Write out every line below that contains "hombre".

● ● ● ●

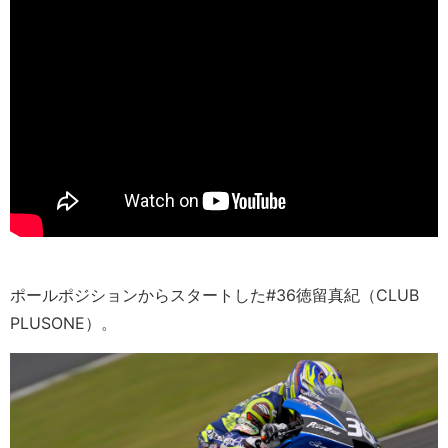
ポールポジションからスタートした#36徳留真紀（CLUB
PLUSONE）。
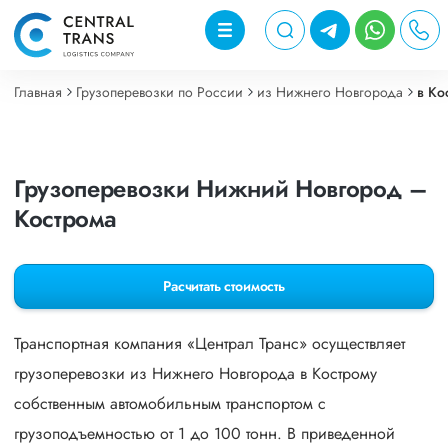
Главная
Грузоперевозки по России
из Нижнего Новгорода
в Ко
Грузоперевозки Нижний Новгород –
Кострома
Расчитать стоимость
Транспортная компания «Централ Транс» осуществляет
грузоперевозки из Нижнего Новгорода в Кострому
собственным автомобильным транспортом с
грузоподъемностью от 1 до 100 тонн. В приведенной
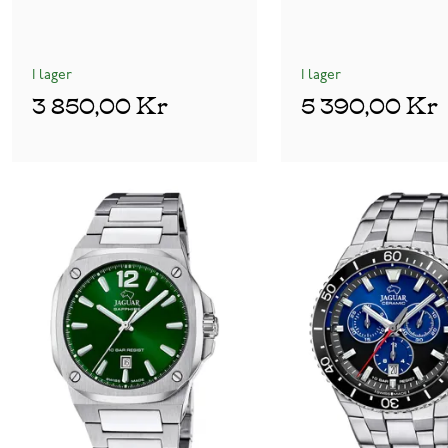
I lager
I lager
3 850,00 Kr
5 390,00 Kr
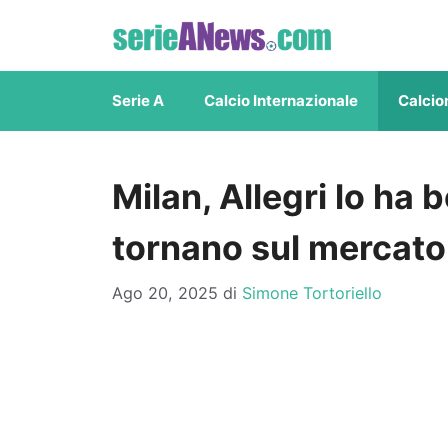
Vai
al
contenuto
Serie A
Calcio Internazionale
Calcio
Milan, Allegri lo ha 
tornano sul mercato
Ago 20, 2025
di
Simone Tortoriello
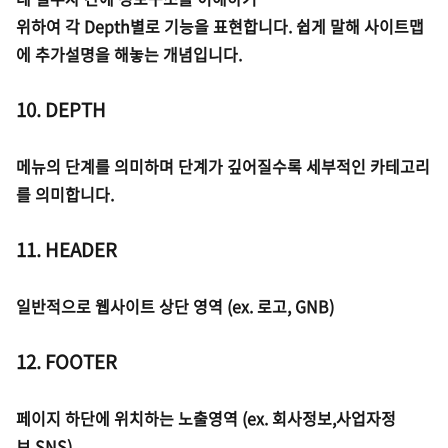
위하여 각 Depth별로 기능을 표현합니다. 쉽게 말해 사이트맵
에 추가설명을 해놓는 개념입니다.
10. DEPTH
메뉴의 단계를 의미하며 단계가 깊어질수록 세부적인 카테고리
를 의미합니다.
11. HEADER
일반적으로 웹사이트 상단 영역 (ex. 로고, GNB)
12. FOOTER
페이지 하단에 위치하는 노출영역 (ex. 회사정보,사업자정
보,SNS)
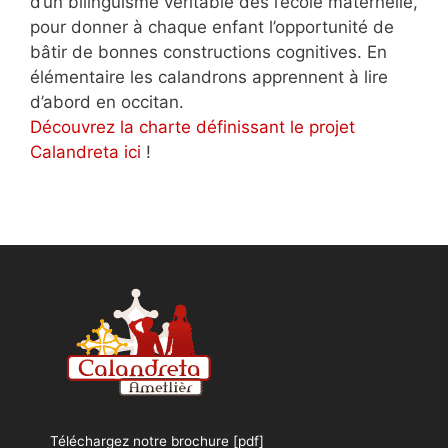
d’un bilinguisme véritable dès l’école maternelle,
pour donner à chaque enfant l’opportunité de
bâtir de bonnes constructions cognitives. En
élémentaire les calandrons apprennent à lire
d’abord en occitan.
Découvrez la charte définissant le projet
Calandreta ici
!
Téléchargez notre brochure [pdf]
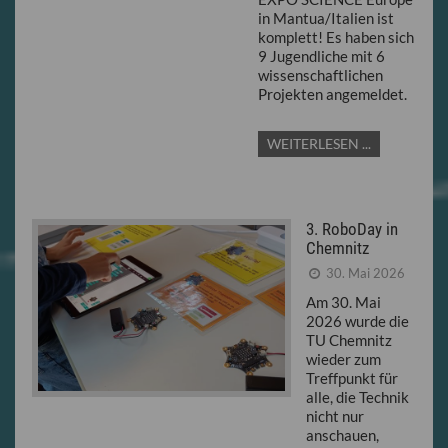
in Mantua/Italien ist
komplett! Es haben sich
9 Jugendliche mit 6
wissenschaftlichen
Projekten angemeldet.
WEITERLESEN ...
3. RoboDay in
Chemnitz
30. Mai 2026
Am 30. Mai
2026 wurde die
TU Chemnitz
wieder zum
Treffpunkt für
alle, die Technik
nicht nur
anschauen,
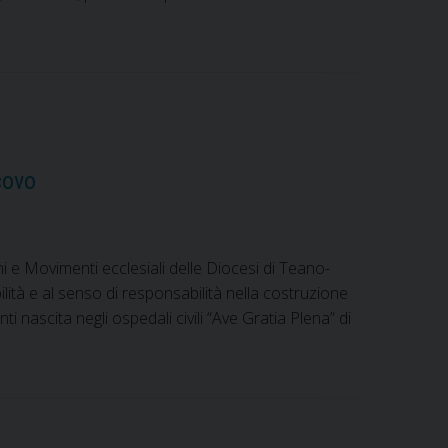
covo
oni e Movimenti ecclesiali delle Diocesi di Teano-
ilità e al senso di responsabilità nella costruzione
i nascita negli ospedali civili “Ave Gratia Plena” di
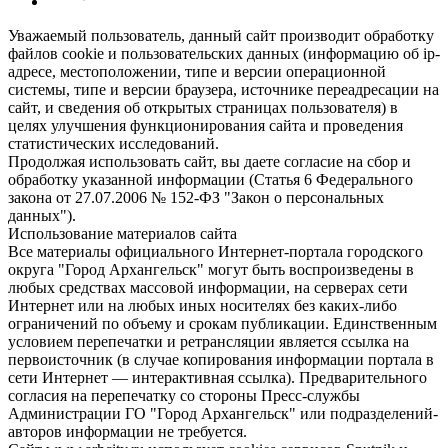
Уважаемый пользователь, данный сайт производит обработку
файлов cookie и пользовательских данных (информацию об ip-
адресе, местоположении, типе и версии операционной
системы, типе и версии браузера, источнике переадресации на
сайт, и сведения об открытых страницах пользователя) в
целях улучшения функционирования сайта и проведения
статистических исследований.
Продолжая использовать сайт, вы даете согласие на сбор и
обработку указанной информации (Статья 6 Федерального
закона от 27.07.2006 № 152-ФЗ "Закон о персональных
данных").
Использование материалов сайта
Все материалы официального Интернет-портала городского
округа "Город Архангельск" могут быть воспроизведены в
любых средствах массовой информации, на серверах сети
Интернет или на любых иных носителях без каких-либо
ограничений по объему и срокам публикации. Единственным
условием перепечатки и ретрансляции является ссылка на
первоисточник (в случае копирования информации портала в
сети Интернет — интерактивная ссылка). Предварительного
согласия на перепечатку со стороны Пресс-службы
Администрации ГО "Город Архангельск" или подразделений-
авторов информации не требуется.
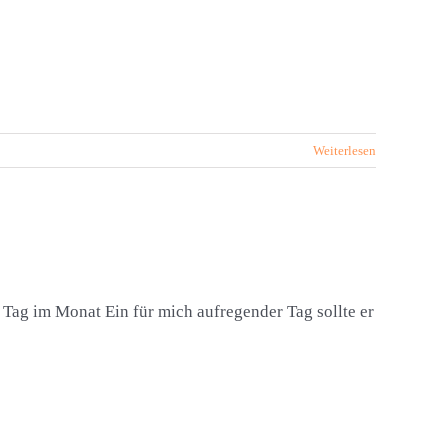
Weiterlesen
 Tag im Monat Ein für mich aufregender Tag sollte er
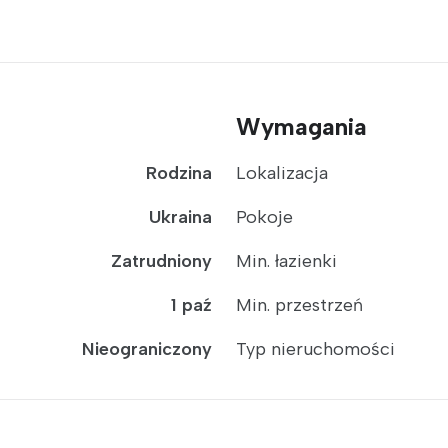
Wymagania
Rodzina
Lokalizacja
Ukraina
Pokoje
Zatrudniony
Min. łazienki
1 paź
Min. przestrzeń
Nieograniczony
Typ nieruchomości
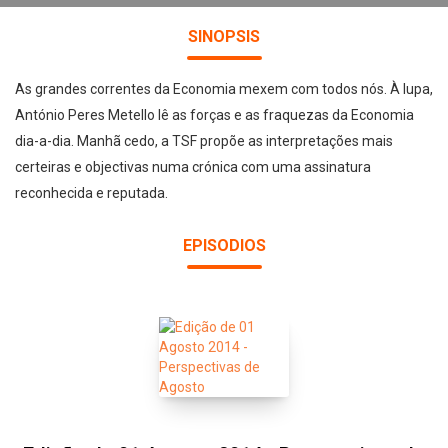
SINOPSIS
As grandes correntes da Economia mexem com todos nós. À lupa,
António Peres Metello lê as forças e as fraquezas da Economia
dia-a-dia. Manhã cedo, a TSF propõe as interpretações mais
certeiras e objectivas numa crónica com uma assinatura
reconhecida e reputada.
EPISODIOS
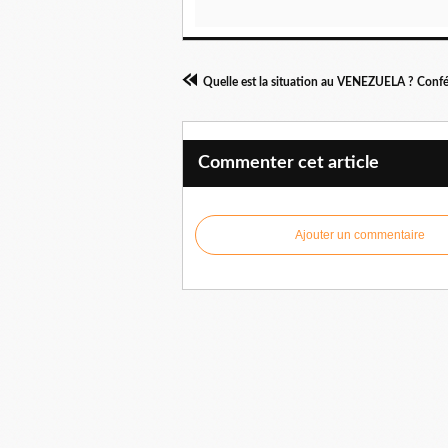
Commenter cet article
Ajouter un commentaire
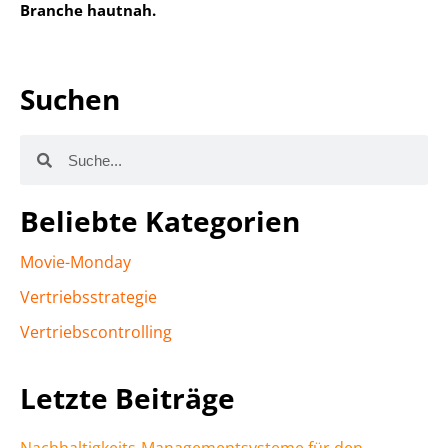
Branche hautnah.
Suchen
Beliebte Kategorien
Movie-Monday
Vertriebsstrategie
Vertriebscontrolling
Letzte Beiträge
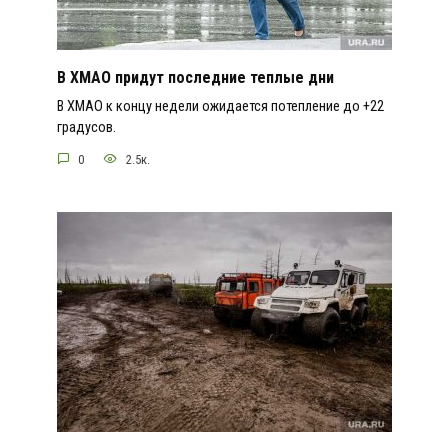
В ХМАО придут последние теплые дни
В ХМАО к концу недели ожидается потепление до +22
градусов.
0
2.5к.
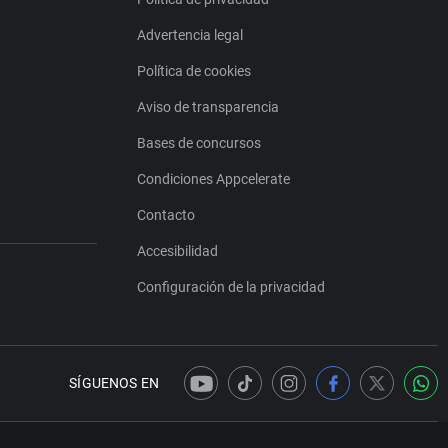
Advertencia legal
Política de cookies
Aviso de transparencia
Bases de concursos
Condiciones Appcelerate
Contacto
Accesibilidad
Configuración de la privacidad
SÍGUENOS EN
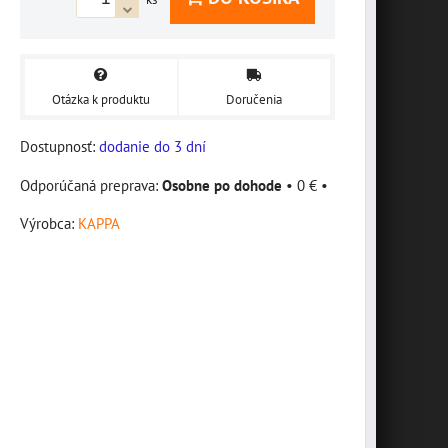
Otázka k produktu
Doručenia
Dostupnosť:
dodanie do 3 dní
Osobne po dohode
•
0 €
•
Výrobca:
KAPPA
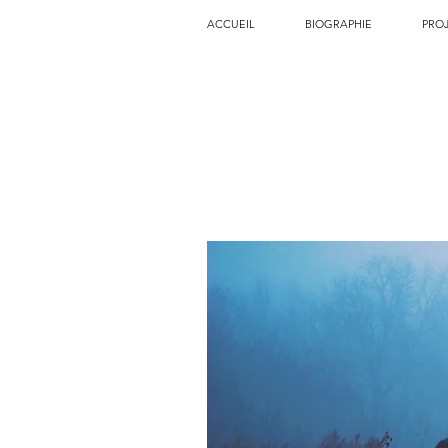
ACCUEIL
BIOGRAPHIE
PRO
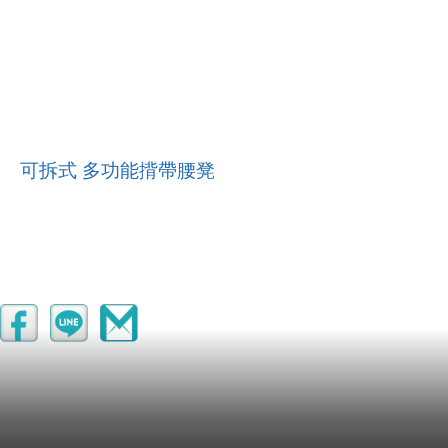
可拆式 多功能揹帶腰凳
非買不可的理由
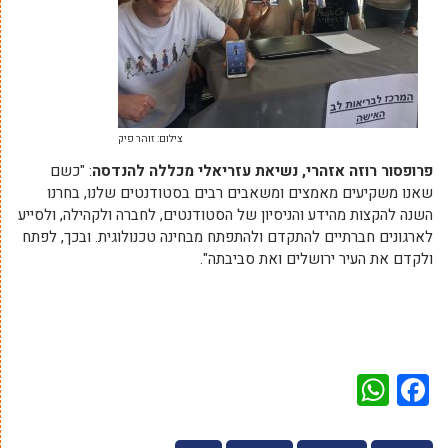
צילום: זוהר פיק
פרופסור רוזה אזהרי, נשיאת עזריאלי מכללה להנדסה
: "כשם
שאנו משקיעים מאמצים ומשאבים רבים בסטודנטים שלנו, בחרנו
השנה להקצות מהידע והניסיון של הסטודנטים, לחברה ולקהילה, ולסייע
לארגונים חברתיים להתקדם ולהתפתח מבחינה טכנולוגית. ובכך, לפתח
ולקדם את העיר ירושלים ואת סביבתה".
WhatsApp
Facebook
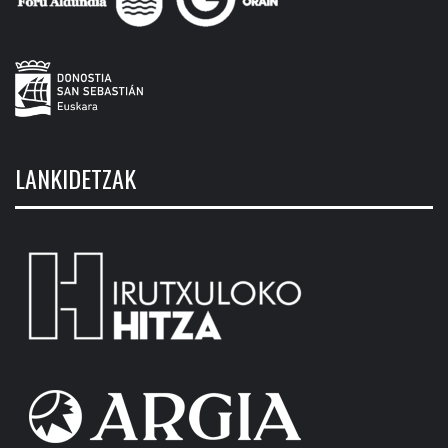
LANKIDETZAK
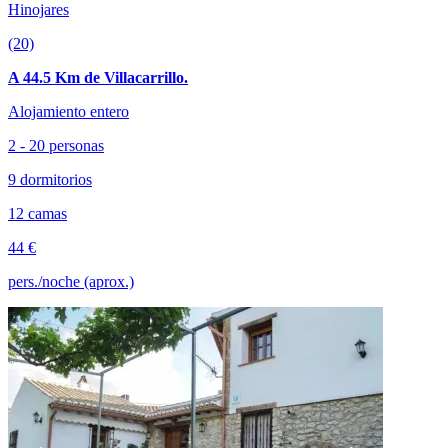
Hinojares
(20)
A 44.5 Km de Villacarrillo.
Alojamiento entero
2 - 20 personas
9 dormitorios
12 camas
44 €
pers./noche (aprox.)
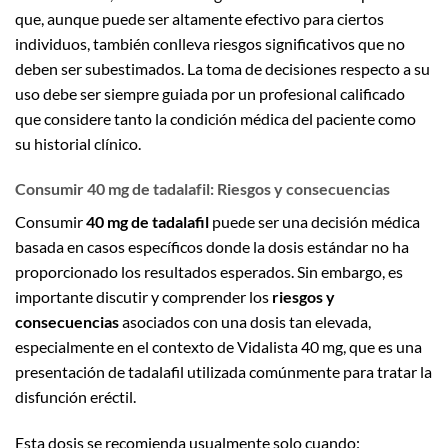
que, aunque puede ser altamente efectivo para ciertos
individuos, también conlleva riesgos significativos que no
deben ser subestimados. La toma de decisiones respecto a su
uso debe ser siempre guiada por un profesional calificado
que considere tanto la condición médica del paciente como
su historial clínico.
Consumir 40 mg de tadalafil: Riesgos y consecuencias
Consumir
40 mg de tadalafil
puede ser una decisión médica
basada en casos específicos donde la dosis estándar no ha
proporcionado los resultados esperados. Sin embargo, es
importante discutir y comprender los
riesgos y
consecuencias
asociados con una dosis tan elevada,
especialmente en el contexto de Vidalista 40 mg, que es una
presentación de tadalafil utilizada comúnmente para tratar la
disfunción eréctil.
Esta dosis se recomienda usualmente solo cuando:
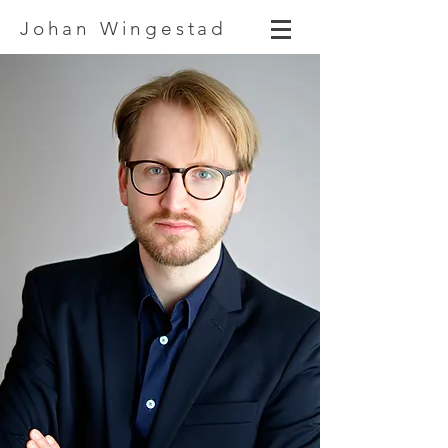
Johan Wingestad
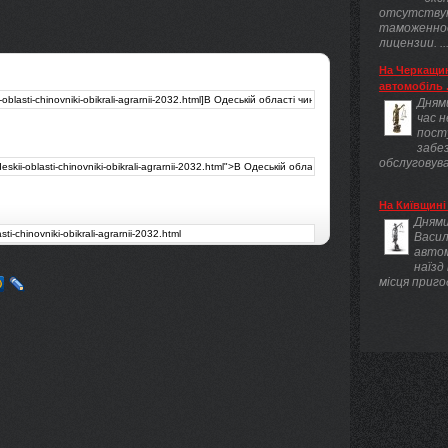
отсутству
таможенно
лицензии. ..
На Черкащин
автомобіль .
Днями
час 
пост
забез
обслуговува
На Київщині 
Днями
Васил
авто
наїзд
місця приго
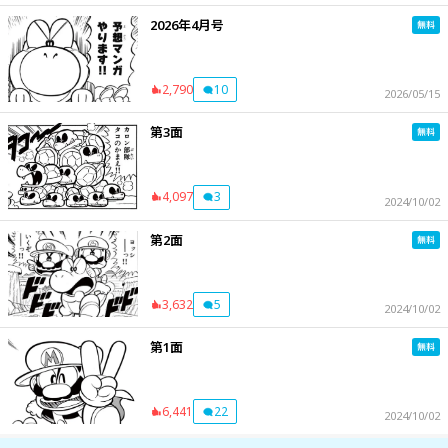
2026年4月号
2,790
10
2026/05/15
第3面
4,097
3
2024/10/02
第2面
3,632
5
2024/10/02
第1面
6,441
22
2024/10/02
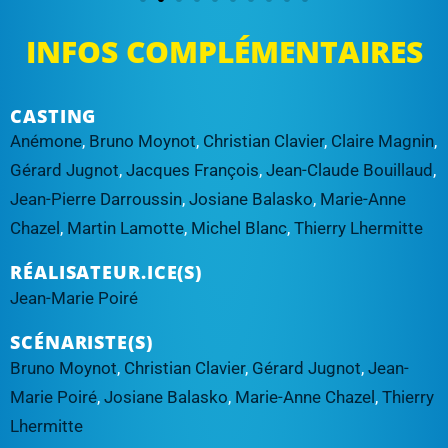
INFOS COMPLÉMENTAIRES
CASTING
Anémone
,
Bruno Moynot
,
Christian Clavier
,
Claire Magnin
,
Gérard Jugnot
,
Jacques François
,
Jean-Claude Bouillaud
,
Jean-Pierre Darroussin
,
Josiane Balasko
,
Marie-Anne
Chazel
,
Martin Lamotte
,
Michel Blanc
,
Thierry Lhermitte
RÉALISATEUR.ICE(S)
Jean-Marie Poiré
SCÉNARISTE(S)
Bruno Moynot
,
Christian Clavier
,
Gérard Jugnot
,
Jean-
Marie Poiré
,
Josiane Balasko
,
Marie-Anne Chazel
,
Thierry
Lhermitte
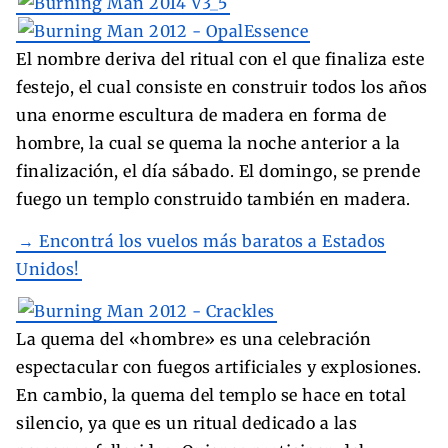
El nombre deriva del ritual con el que finaliza este
festejo, el cual consiste en construir todos los años
una enorme escultura de madera en forma de
hombre, la cual se quema la noche anterior a la
finalización, el día sábado. El domingo, se prende
fuego un templo construido también en madera.
→ Encontrá los vuelos más baratos a Estados
Unidos!
La quema del «hombre» es una celebración
espectacular con fuegos artificiales y explosiones.
En cambio, la quema del templo se hace en total
silencio, ya que es un ritual dedicado a las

● ● ● ●

Task result ->
hombre, la cual se quema la noche anterior a la
La quema del «hombre» es una celebración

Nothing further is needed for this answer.